I.e. if you set a tracking branch within the same repo (which I'd
betnobody does) but *also* if you have an established clone you have a
reflog for the upstream. Then we'll find the fork point, and we'll
always redundantly rebase.

But this hung on by a thread until your 4f21454b55 ("merge-base: handle
--fork-point without reflog", 2016-10-12). In particular when you:

 1. Clone some *new* repo
 2. commit on top
 3. git pull --rebase

You'll redundantly rebase on top, even though you have nothing to
do. Since there's no reflog.

This is why I ran into this most of the time, because my "patch some
random thing" is that, and I have pull.rebase=true in my config.

What had me confused about this being the primary cause was that when
trying to test this I was re-cloning, so I'd always get this empty
reflog case.

> Your fix looks plausibly correct to me, but I admit I don't quite grok
> all the details of that conditional.

——

# QUESTIONS TO ANSWER:
1. In the git rebase discussion, what setting does the writer say is in their config?
2. Pick up the git rebase discussion after its final line and continue it.
The material after this point comes from a different source.

# GIVEN MATERIAL:
——

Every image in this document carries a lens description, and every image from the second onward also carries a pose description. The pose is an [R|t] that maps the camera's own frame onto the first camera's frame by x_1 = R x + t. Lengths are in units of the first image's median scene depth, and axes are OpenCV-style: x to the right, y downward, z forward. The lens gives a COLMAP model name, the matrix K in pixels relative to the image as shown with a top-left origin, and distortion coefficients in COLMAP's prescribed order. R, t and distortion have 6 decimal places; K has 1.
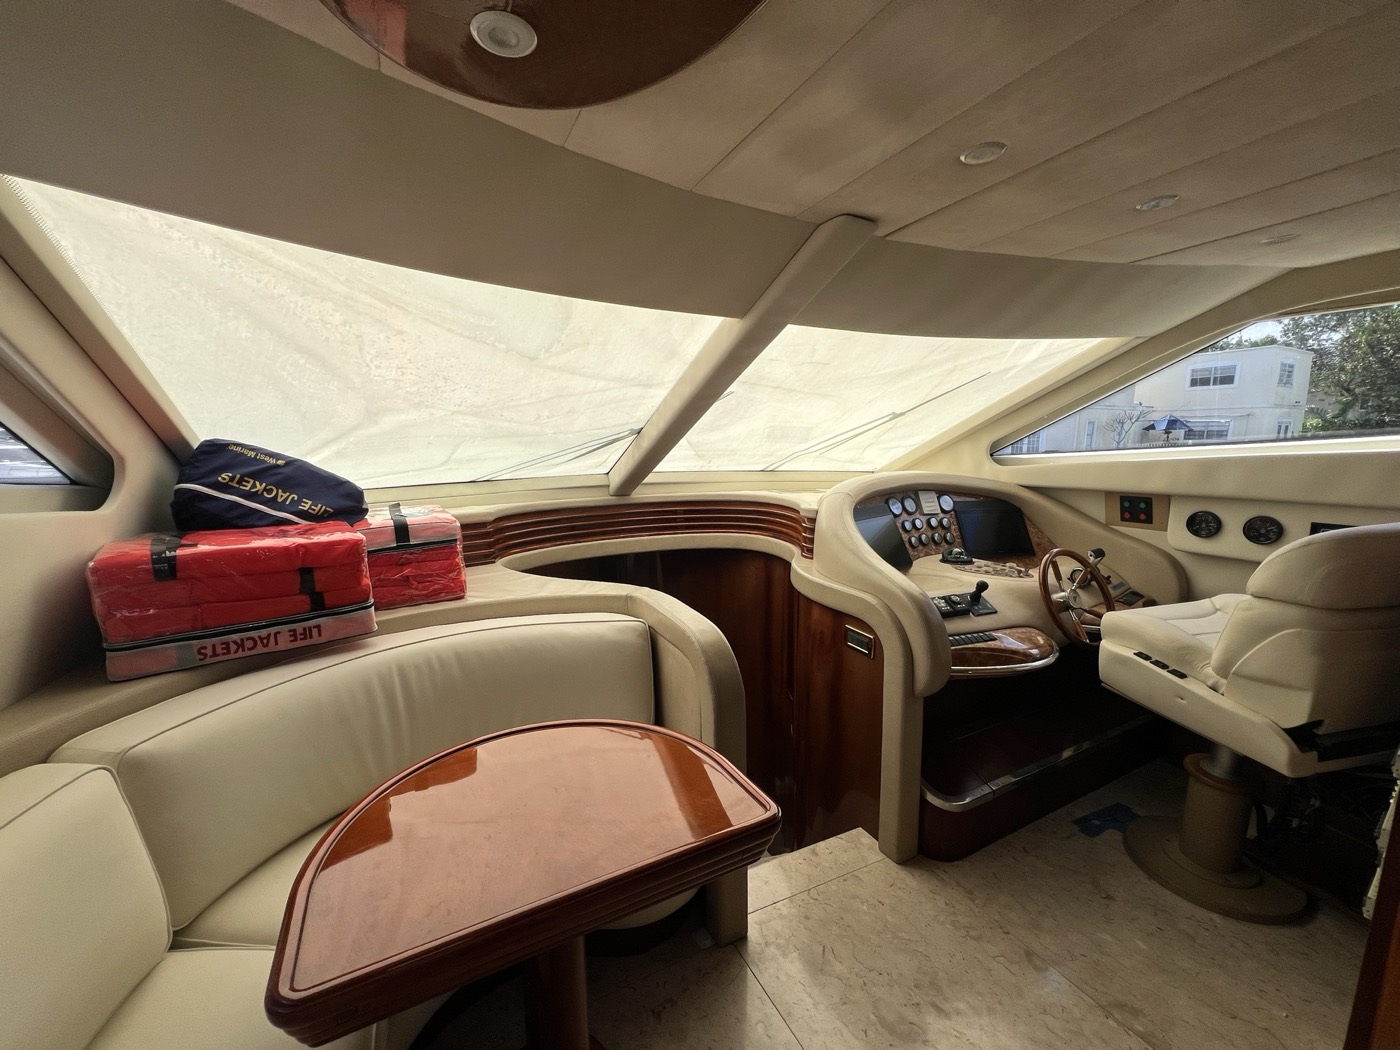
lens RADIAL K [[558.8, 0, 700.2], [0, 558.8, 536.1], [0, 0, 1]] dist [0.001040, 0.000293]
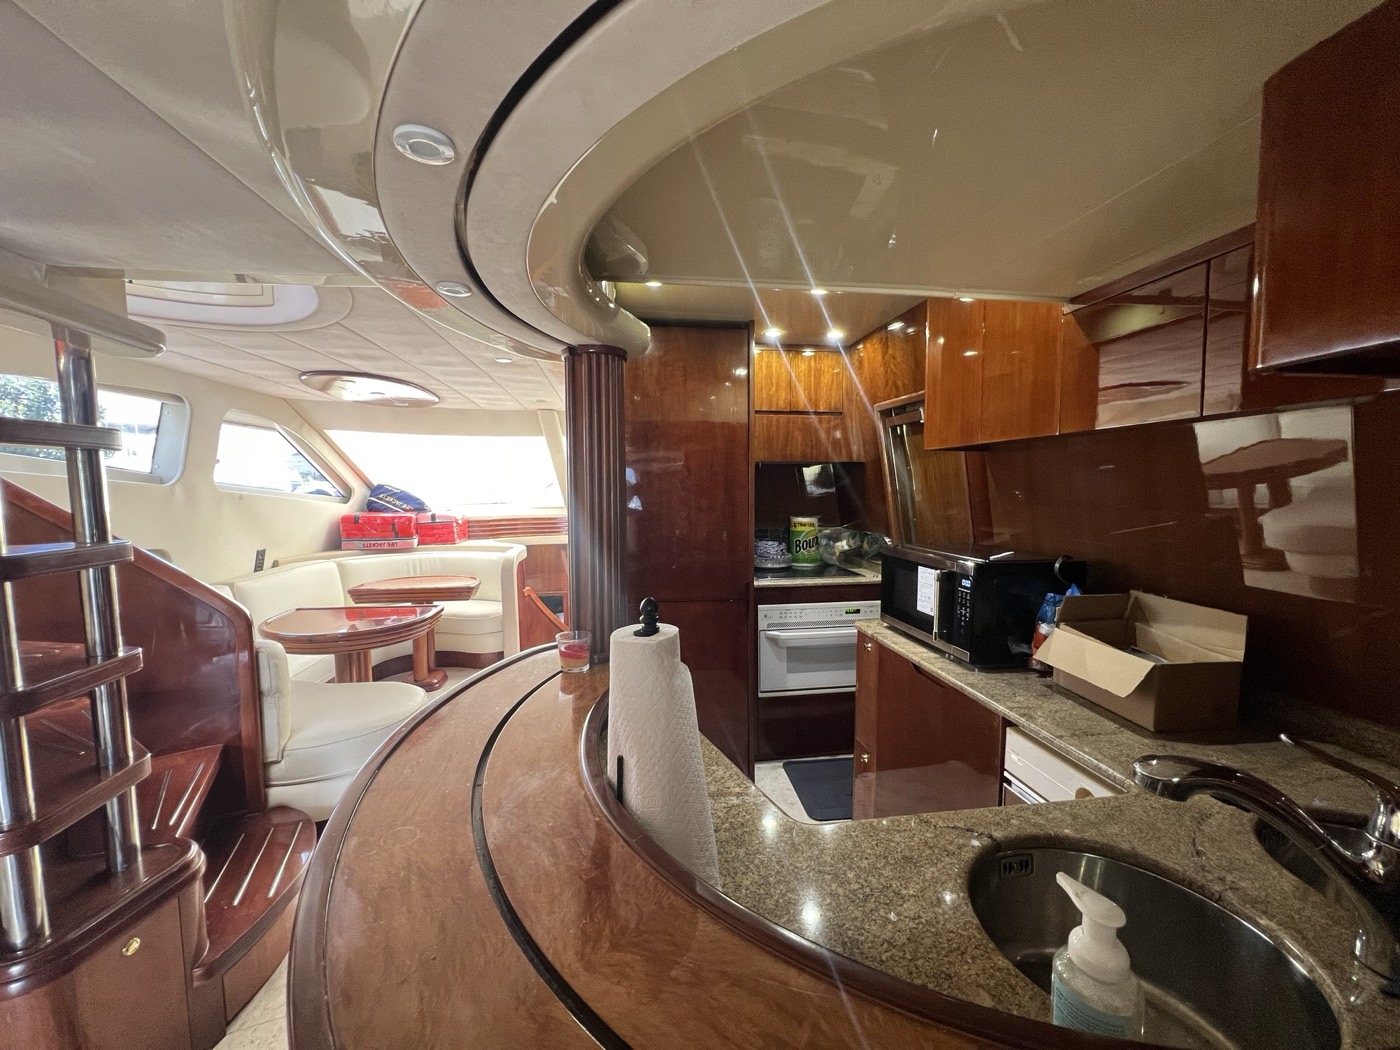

——

# ANSWERS TO EACH TASK:
1. The writer has pull.rebase=true in their config.

2.
We just consider whether we can fast-forward now, and then don't need to
rebase (unless "git rebase -i" etc.). I.e. that --fork-point was
considered for "do we need to do stuff" was a bug introduced in
b6266dc88b.
Jeff King Feb. 24, 2019, 10:10 a.m. UTC | #3
On Fri, Feb 22, 2019 at 05:49:57PM +0100, Ævar Arnfjörð Bjarmason wrote:

> Yes. I didn't dig far enough into this and will re-word & re-submit,
> also with the feedback you had on 1/2.
> 
> So here's my current understanding of this.
> 
> It's b6266dc88b ("rebase--am: use --cherry-pick instead of
> --ignore-if-in-upstream", 2014-07-15) that broke this in the general
> case.
> 
> I.e. if you set a tracking branch within the same repo (which I'd
> betnobody does) but *also* if you have an established clone you have a
> reflog for the upstream. Then we'll find the fork point, and we'll
> always redundantly rebase.
> 
> But this hung on by a thread until your 4f21454b55 ("merge-base: handle
> --fork-point without reflog", 2016-10-12). In particular when you:
> 
>  1. Clone some *new* repo
>  2. commit on top
>  3. git pull --rebase
> 
> You'll redundantly rebase on top, even though you have nothing to
> do. Since there's no reflog.
> 
> This is why I ran into this most of the time, because my "patch some
> random thing" is that, and I have pull.rebase=true in my config.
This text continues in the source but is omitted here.